### What to do
Translate this sentence from the article on confronting poor performance into Spanish: "Exceptional organizations consist of exceptional people."

### Study text
'''

20 Positive Ways to Confront Poor Performance

Jan 24, 2019

By Dan Rockwell

Lousy leaders whine about mediocrity, but they can’t or won’t have tough conversations. Excellence is a function of confronting performance issues. Call people to rise up or they will leave or lay down.

Exceptional organizations consist of exceptional people. Talent develops when we confront poor performance.

6 reasons performance deteriorates:

  1. Resentment, anger, and getting even.
  2. Overwork and overcommitment.
  3. Lack of clear direction.
  4. Unmatched skill sets.
  5. Distractions from meddling bosses.
  6. Organizational culture that accepts mediocrity.

20 ways to confront performance issues:

  1. Begin with the person not the performance. People aren’t machines.
  2. Manage your emotions. Your feelings are obvious.
  3. Act quickly. Delay invites mediocrity.
  4. Never allow a first conversation to be an accusation.
  5. Choose engagement over compliance.
  6. Become a partner not a superior.
  7. Commit to their success or begin the process of setting them lose.
  8. Assume responsibility. Blame invites defensiveness. Own your responsibility to develop their best.
  9. Use “I” more than “you.”
  10. Ask them to assess their performance, first.
  11. Don’t use job descriptions as a crutch. Official documents create distance not connection.

'''

### Available data
'''

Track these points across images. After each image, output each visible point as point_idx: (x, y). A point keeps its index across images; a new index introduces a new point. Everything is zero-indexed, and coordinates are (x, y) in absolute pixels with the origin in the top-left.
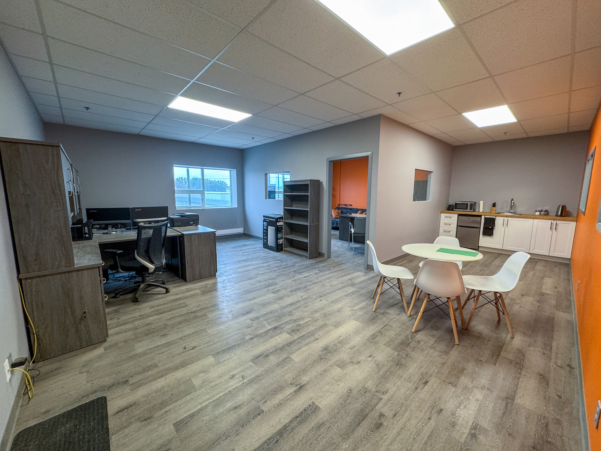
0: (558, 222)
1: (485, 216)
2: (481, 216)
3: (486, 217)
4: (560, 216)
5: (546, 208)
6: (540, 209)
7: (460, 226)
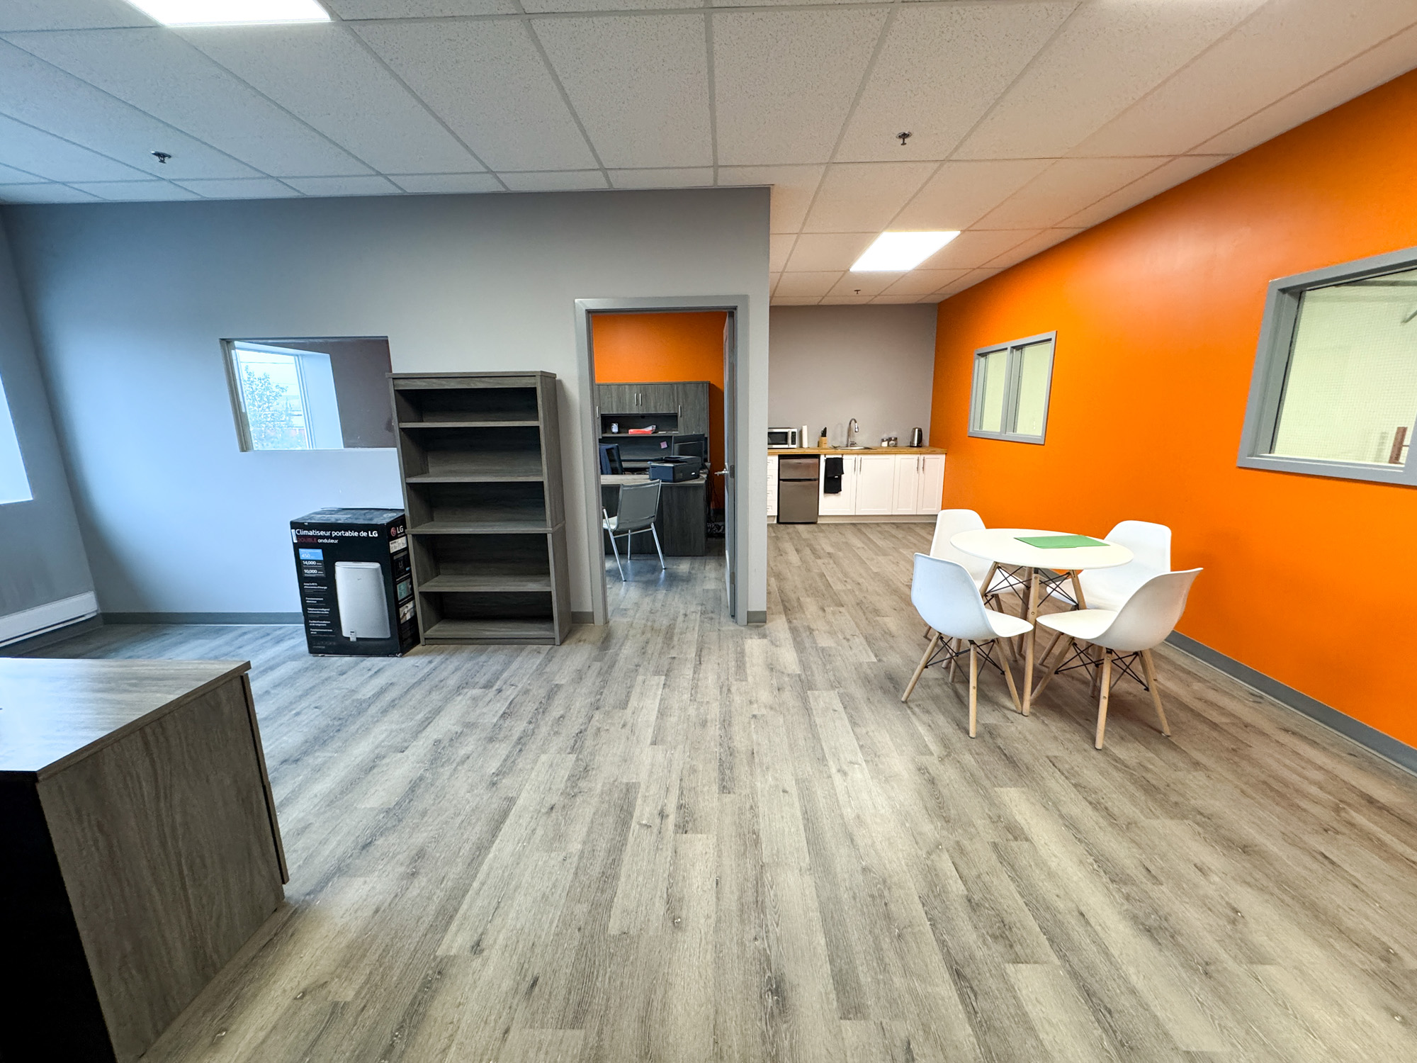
0: (927, 456)
1: (825, 455)
2: (818, 456)
3: (828, 456)
4: (918, 446)
5: (893, 435)
6: (885, 436)
7: (784, 480)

'''

### Exercise solution
Las organizaciones excepcionales están formadas por personas excepcionales.